The offer to Ascendis Health’s shareholders by a consortium headed by its CEO Carl Neethling has been shaken as its "Independent Board“ to advise shareholders on the fairness of transaction, was “reconstituted” following a complaint to the Takeover Regulation Panel (TRP).
Ascendis’ Independent director Amaresh Chetty had voluntarily and in agreement with the Takeover Regulation Panel, stepped off the Independent Board set up specifically to consider the delisting/offer to shareholders by Ascendis Health to avoid any perceived conflict of interest related solely to this transaction. Chetty remains an independent non-executive director of Ascendis.
Meanwhile, Chetty has launched legal action to sue its former chairman, Harry Smit, for alleged defamation, for comments Smit had made about the company and its directors, on the “X” social media platform, formerly known as Twitter.

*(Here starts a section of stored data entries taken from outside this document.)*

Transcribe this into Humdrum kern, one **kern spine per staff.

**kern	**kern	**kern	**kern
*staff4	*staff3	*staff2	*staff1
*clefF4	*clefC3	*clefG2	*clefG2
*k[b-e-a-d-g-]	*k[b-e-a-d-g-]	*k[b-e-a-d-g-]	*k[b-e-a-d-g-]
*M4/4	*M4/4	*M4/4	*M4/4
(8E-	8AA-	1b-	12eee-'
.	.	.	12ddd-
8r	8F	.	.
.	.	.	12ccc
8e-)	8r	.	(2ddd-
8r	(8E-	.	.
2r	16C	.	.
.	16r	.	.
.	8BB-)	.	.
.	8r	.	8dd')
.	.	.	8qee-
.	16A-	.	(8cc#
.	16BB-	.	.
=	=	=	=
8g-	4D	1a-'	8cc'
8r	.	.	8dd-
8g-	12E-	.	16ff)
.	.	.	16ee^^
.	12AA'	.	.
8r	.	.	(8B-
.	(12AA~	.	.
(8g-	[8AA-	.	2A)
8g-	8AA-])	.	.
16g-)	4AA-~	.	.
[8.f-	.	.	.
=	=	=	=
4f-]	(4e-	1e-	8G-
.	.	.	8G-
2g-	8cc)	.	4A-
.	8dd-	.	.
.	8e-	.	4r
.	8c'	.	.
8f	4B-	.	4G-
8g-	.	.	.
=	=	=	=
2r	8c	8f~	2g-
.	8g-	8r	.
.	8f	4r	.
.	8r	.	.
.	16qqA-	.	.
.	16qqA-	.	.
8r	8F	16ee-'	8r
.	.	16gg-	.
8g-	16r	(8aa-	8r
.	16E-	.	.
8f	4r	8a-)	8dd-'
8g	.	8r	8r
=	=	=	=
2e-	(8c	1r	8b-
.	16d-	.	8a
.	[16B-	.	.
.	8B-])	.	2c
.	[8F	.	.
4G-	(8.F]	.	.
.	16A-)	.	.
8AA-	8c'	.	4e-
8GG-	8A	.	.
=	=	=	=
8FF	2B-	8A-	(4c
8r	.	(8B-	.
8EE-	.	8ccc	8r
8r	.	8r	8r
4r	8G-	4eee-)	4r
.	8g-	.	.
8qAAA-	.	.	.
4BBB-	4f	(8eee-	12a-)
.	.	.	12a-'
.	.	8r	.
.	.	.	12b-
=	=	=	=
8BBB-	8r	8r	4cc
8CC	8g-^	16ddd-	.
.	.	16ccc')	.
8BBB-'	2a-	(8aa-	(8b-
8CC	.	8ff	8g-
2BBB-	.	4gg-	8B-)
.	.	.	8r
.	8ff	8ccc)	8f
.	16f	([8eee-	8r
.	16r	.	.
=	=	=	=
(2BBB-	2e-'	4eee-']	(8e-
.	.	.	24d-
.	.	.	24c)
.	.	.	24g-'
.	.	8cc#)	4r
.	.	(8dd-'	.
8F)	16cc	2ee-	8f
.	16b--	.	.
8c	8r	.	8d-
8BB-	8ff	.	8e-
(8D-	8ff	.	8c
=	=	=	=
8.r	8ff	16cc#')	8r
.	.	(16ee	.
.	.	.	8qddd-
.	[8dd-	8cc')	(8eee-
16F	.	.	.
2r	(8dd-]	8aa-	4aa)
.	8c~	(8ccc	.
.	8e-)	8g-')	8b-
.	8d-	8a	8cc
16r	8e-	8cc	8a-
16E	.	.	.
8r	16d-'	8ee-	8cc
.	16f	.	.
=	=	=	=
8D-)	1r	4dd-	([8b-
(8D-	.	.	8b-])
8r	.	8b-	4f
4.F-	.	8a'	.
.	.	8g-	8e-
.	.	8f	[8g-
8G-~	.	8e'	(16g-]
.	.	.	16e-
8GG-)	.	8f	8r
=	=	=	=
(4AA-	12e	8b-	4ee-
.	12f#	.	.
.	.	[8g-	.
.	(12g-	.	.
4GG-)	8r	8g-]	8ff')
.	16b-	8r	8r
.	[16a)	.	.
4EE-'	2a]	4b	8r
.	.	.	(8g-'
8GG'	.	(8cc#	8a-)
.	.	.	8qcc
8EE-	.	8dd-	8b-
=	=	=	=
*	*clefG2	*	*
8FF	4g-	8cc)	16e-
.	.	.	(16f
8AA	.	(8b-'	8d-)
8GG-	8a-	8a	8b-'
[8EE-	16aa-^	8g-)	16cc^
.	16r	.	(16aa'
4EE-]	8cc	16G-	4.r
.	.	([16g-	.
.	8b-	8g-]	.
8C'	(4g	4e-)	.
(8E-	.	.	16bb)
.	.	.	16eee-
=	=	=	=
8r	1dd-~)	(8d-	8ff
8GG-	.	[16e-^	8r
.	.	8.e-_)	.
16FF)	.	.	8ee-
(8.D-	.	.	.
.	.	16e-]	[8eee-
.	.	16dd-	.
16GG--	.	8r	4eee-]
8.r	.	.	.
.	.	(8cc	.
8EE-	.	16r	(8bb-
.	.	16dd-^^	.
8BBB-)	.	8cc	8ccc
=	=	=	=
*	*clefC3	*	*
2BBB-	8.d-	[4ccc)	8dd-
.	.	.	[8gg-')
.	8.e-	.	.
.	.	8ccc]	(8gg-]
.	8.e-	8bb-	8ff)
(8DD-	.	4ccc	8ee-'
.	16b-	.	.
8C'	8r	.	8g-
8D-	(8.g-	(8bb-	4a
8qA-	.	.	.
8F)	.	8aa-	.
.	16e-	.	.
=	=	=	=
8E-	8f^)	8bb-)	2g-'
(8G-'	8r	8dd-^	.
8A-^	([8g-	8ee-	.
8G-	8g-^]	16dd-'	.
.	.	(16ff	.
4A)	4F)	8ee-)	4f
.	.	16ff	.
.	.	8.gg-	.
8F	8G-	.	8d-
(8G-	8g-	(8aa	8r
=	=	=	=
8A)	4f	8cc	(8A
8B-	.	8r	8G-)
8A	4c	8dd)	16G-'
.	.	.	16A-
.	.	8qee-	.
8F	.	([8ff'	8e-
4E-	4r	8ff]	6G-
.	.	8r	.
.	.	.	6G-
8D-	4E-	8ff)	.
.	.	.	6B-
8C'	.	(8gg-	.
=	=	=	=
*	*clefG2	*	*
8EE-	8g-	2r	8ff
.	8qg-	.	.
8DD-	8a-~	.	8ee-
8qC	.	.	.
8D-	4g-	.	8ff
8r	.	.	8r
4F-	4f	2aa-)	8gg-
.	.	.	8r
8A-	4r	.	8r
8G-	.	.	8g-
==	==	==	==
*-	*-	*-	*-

Smit, who in 2022 helped lead a group of activist shareholders and won a seat on the board of the healthcare firm, said in an interview that in the first instance, he did not understand how Chetty could sue a company shareholder for R2 million, for comments he had posted on “X” about the company and the extent of the alleged independent of its directors.
Smit said shareholders were free to question and comment on the operations and governance of listed companies.
Smit said he had appointed an attorney, and had rejected an offer to mediate, and he was doing a costs discovery so that he could counter-sue for delinquency of the Ascendis board.
Smit said his complaint to the TRP about related party interests of Ascendis board members in the proposed takeover, had been proven correct by the TRP.
“A potential conflict of interest relating to one of the previous members of the Independent Board was identified, following which the Independent Board has on a voluntary basis, and in agreement with the TRP, been reconstituted to form the Reconstituted Independent Board,” Ascendis said.
Smit said the TRP, in its notice to Ascendis, had identified a number of in-concert parties to the offer, that traded in Ascendis shares, and it appeared that these parties traded with the aim of keeping the average share price low, thereby sweetening the 25% premium to the 30-day average price, that the Consortium offered to other Ascendis shareholders.
Neethling, in response to Business Report questions, said the TRP did not identify extra concert parties. Albie Cilliers, a shareholder activist, had laid a complaint of a technical nature “that we chose not to rebut because it would delay and further frustrate the process.”
“Much of the disclosure is voluntary and, most importantly, for JSE purposes these shareholders are not seen as concert parties as they have not acted in concert and have no dealings with the offering consortium in any way or form. The concert party determination is of a technical nature.
These shareholders are not seen or treated as independent shareholders for purposes of the transaction and for purposes of the JSE. he said.
Neethling said more than 81% of all shareholders had already voted in favour of the transaction and 89% of these shareholders had voted in support of the delisting.
“It is clear the vast majority of the shareholder support the delisting while the actions of Harry Smit and Albie Cilliers on matters that are immaterial and will have no bearing on the outcome of a potential transaction, have been prejudicial to shareholders,” said Neethling.
“Thanks to them, the group has had to incur unbudgeted costs and legal fees of more than R4m that is money and time that best could have been spent on growing the business for the shareholders,” said Neethling.
Smit said one of the allegations he was being sued for was because Chetty believed he was being falsely accused of not being independent, but in Monday’s announcement by Ascendis, Chetty was shown to not be independent.
Smit said the TRP had identified a number of instances where Ascendis directors, or others acting in-concert, had traded in the shares and no announcements had been made to the JSE. This effectively amounted to insider trading, he said.
Ascendis said in its notice Monday, that they had now undertaken a “rigorous review process of the Register to determine whether any other shareholders who, as a result of their relationship to a member of the Consortium, would also be presumed or regarded to be acting in concert with the Consortium.”
Meanwhile, in a trading statement for the six months ended December 3, the firm said yesterday earnings per share from continuing operations would be between 9.2 cents and 11.2 cents, compared to the loss per share from continuing operations of 29.4 cents reported for the prior corresponding period.
Headline earnings per share from continuing operations would be between 9.2 cents and 11.2 cents, compared to the headline loss per share from continuing operations of 29.4 cents reported for the prior corresponding period.
The interim results were likely to be published on March 28.